The original work on buffy coat platelets was done at the Dutch
Red Cross. Referred to as the Amsterdam method, it employed a standard
quadruple multiple plastic bag system. After centrifugation of blood
and removal of plasma from the main bag, the buffy coat layer was
transferred to an empty connected satellite bag and then processed
to platelet concentrate. Using this method, Pietersz et al., Vox
Sang 1985; 49:81-85 found a mean of 7.2.times.10.sup.10 platelets
per concentrate; the volume of blood collected in this study was
about 500 Ml. Kretschmer et al., Infusionstherapie 1988; 15:232-239
found a mean of 6.3.times.10.sup.10 platelets per concentrate from
450 ml blood collections.
The Amsterdam method, while apparently giving respectable platelet
yields, was cumbersome and labor-intensive. The buffy coat transfer
step required the operator to massage the bag to prevent hang-up
of the "sticky" buffy coat layer. These manipulations
might influence platelet function and release of granulocyte enzymes.
There was also no way to control the volume of buffy coat removed.

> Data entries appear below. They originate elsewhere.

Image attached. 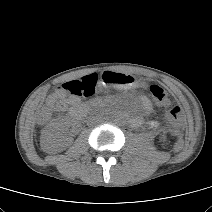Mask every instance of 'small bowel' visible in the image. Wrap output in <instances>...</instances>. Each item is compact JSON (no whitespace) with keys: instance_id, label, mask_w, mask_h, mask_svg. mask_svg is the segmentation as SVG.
Returning <instances> with one entry per match:
<instances>
[{"instance_id":"1","label":"small bowel","mask_w":212,"mask_h":212,"mask_svg":"<svg viewBox=\"0 0 212 212\" xmlns=\"http://www.w3.org/2000/svg\"><path fill=\"white\" fill-rule=\"evenodd\" d=\"M80 103V100L77 97L64 98L63 96L51 95L47 99V104H55L59 111H63L68 107H73ZM144 108L146 111L149 110L148 102L144 101ZM155 123H152L154 125Z\"/></svg>"}]
</instances>
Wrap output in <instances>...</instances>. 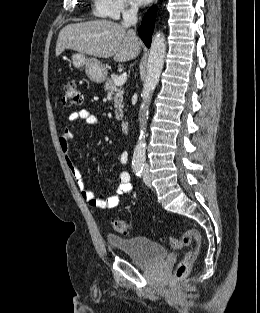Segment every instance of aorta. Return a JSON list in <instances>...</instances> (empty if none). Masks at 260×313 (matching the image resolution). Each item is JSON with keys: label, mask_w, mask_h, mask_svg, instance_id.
<instances>
[{"label": "aorta", "mask_w": 260, "mask_h": 313, "mask_svg": "<svg viewBox=\"0 0 260 313\" xmlns=\"http://www.w3.org/2000/svg\"><path fill=\"white\" fill-rule=\"evenodd\" d=\"M165 53H166L165 36L161 33H157L153 37L151 43L147 63V73L143 85V90L141 93V97L143 99V104L140 109V121L142 123V130L140 131V136L133 153L134 164H142L145 162L146 158L145 127L148 119L149 100L152 92L154 91L156 85L158 84L164 65Z\"/></svg>", "instance_id": "1"}]
</instances>
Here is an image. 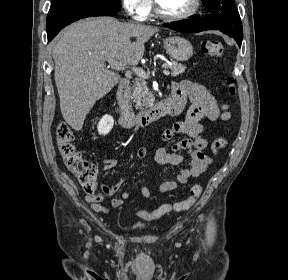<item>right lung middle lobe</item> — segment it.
Listing matches in <instances>:
<instances>
[{
    "label": "right lung middle lobe",
    "instance_id": "obj_1",
    "mask_svg": "<svg viewBox=\"0 0 288 280\" xmlns=\"http://www.w3.org/2000/svg\"><path fill=\"white\" fill-rule=\"evenodd\" d=\"M72 1H76V0H52L50 9L56 6H59L61 4L72 2ZM93 1L105 4L115 10L120 11V8H121V0H93Z\"/></svg>",
    "mask_w": 288,
    "mask_h": 280
}]
</instances>
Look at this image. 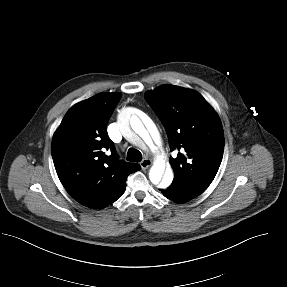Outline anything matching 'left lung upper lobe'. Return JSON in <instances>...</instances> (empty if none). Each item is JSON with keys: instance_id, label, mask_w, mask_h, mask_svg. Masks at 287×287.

Other efforts to improve blood separation procedures or at least
make it less burdensome are known. For example, U.S. Pat. No. 3911918
to Turner discloses a blood bag having an hour glass shape. That
bag has a top portion for plasma, a bottom portion for RBCs and
a middle portion for platelets and white blood cells. The hour glass
shape is said to help position clamping or sealing devices at the
juncture of the separated components after whole blood in the bag
is centrifuged. This system has not been used on any significant
commercial scale to date. See also U.S. Pat. No. 4857190 to Wada
et al. showing a blood bag having a continuous but smaller receptacle
adapted to help collect and define the interface of a centrifuged
component.
In U.S. Pat. No. 4608178 to Johansson et al., there is disclosed
a "top/bottom" bag in which the upper and lower portions
of separated blood components can be simultaneously expressed from
a specially designed bag which leaves behind in the bag the intermediate
portion known as buffy coat. The expression of that system is controlled
by a pressure plate on the bag and sensors which monitor the position
of the intermediate layer such that it remains in the bag while
the upper plasma is expressed from a top part and the lower red
blood cells are expressed from a bottom part in the bag. Hence,
the name top/bottom bag. The sensors in that system assure the simultaneous
expression of the top and bottom components.

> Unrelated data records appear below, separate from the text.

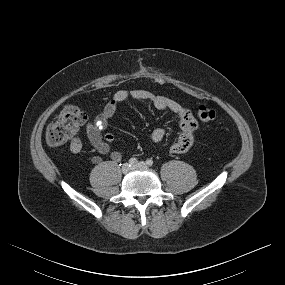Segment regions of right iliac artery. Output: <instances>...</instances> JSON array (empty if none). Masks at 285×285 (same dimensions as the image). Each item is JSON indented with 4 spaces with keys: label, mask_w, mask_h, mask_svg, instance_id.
Here are the masks:
<instances>
[{
    "label": "right iliac artery",
    "mask_w": 285,
    "mask_h": 285,
    "mask_svg": "<svg viewBox=\"0 0 285 285\" xmlns=\"http://www.w3.org/2000/svg\"><path fill=\"white\" fill-rule=\"evenodd\" d=\"M136 163H137V159L136 158L133 157V158L129 159V166L134 165Z\"/></svg>",
    "instance_id": "82829eb1"
}]
</instances>
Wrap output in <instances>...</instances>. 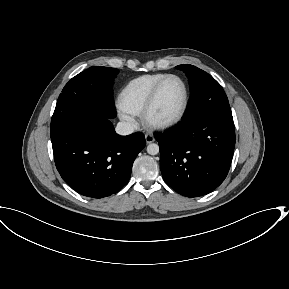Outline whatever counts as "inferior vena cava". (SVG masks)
<instances>
[{"mask_svg":"<svg viewBox=\"0 0 289 289\" xmlns=\"http://www.w3.org/2000/svg\"><path fill=\"white\" fill-rule=\"evenodd\" d=\"M115 131L119 135H129L134 132V127L129 122H119L115 128Z\"/></svg>","mask_w":289,"mask_h":289,"instance_id":"602c4592","label":"inferior vena cava"}]
</instances>
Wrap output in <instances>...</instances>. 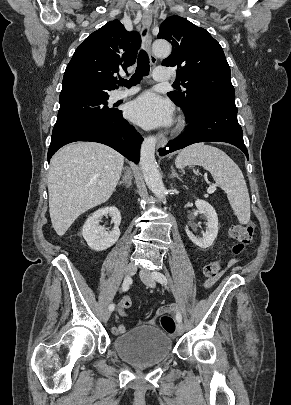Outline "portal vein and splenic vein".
Here are the masks:
<instances>
[{"instance_id": "1", "label": "portal vein and splenic vein", "mask_w": 291, "mask_h": 405, "mask_svg": "<svg viewBox=\"0 0 291 405\" xmlns=\"http://www.w3.org/2000/svg\"><path fill=\"white\" fill-rule=\"evenodd\" d=\"M215 190H216V187H215V186H210V187L207 189V192H208L209 194H212Z\"/></svg>"}]
</instances>
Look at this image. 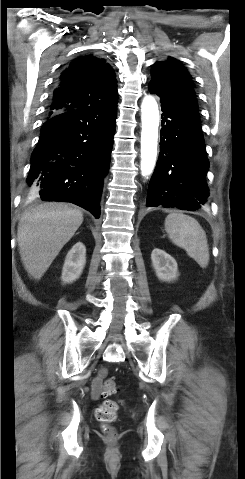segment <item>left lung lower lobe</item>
<instances>
[{"instance_id": "obj_1", "label": "left lung lower lobe", "mask_w": 245, "mask_h": 479, "mask_svg": "<svg viewBox=\"0 0 245 479\" xmlns=\"http://www.w3.org/2000/svg\"><path fill=\"white\" fill-rule=\"evenodd\" d=\"M149 91L160 97L163 113L160 154L146 206L200 209L209 195L205 180L209 161L193 84L165 86L151 80Z\"/></svg>"}]
</instances>
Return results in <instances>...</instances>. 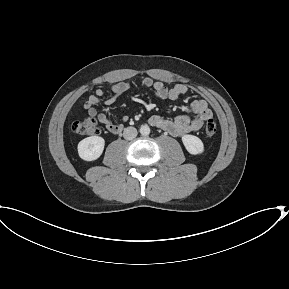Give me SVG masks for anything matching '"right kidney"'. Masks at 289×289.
Instances as JSON below:
<instances>
[{"label": "right kidney", "instance_id": "1", "mask_svg": "<svg viewBox=\"0 0 289 289\" xmlns=\"http://www.w3.org/2000/svg\"><path fill=\"white\" fill-rule=\"evenodd\" d=\"M105 140L99 136H90L78 144V154L85 161L98 159L104 150Z\"/></svg>", "mask_w": 289, "mask_h": 289}]
</instances>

The above described systems are fairly recent and it is not clear
yet whether those systems will in time replace existing blood separation
systems based on the use of a relatively simple unmodified donor
bag.
However, the systems do offer new ways to separate WBCs from platelets
or to prepare platelets (contained in the intermediate or buffy
coat portion). The patent to Johansson et al. show how to do this
in a semi-automated manner. Hence, it potentially represents a semi-automated
way to prepare platelets.
In an effort to overcome problems associated with the Amsterdam
method, Johansson et al. developed the bag system with the top and
bottom drainage of the primary bag and a sensor device which allowed
partially automated blood separation. Kretschmer et al., cited above,
used that type of system to prepare platelet concentrates from buffy
coats and found a mean of 6.7.times.10.sup.10 platelets per unit.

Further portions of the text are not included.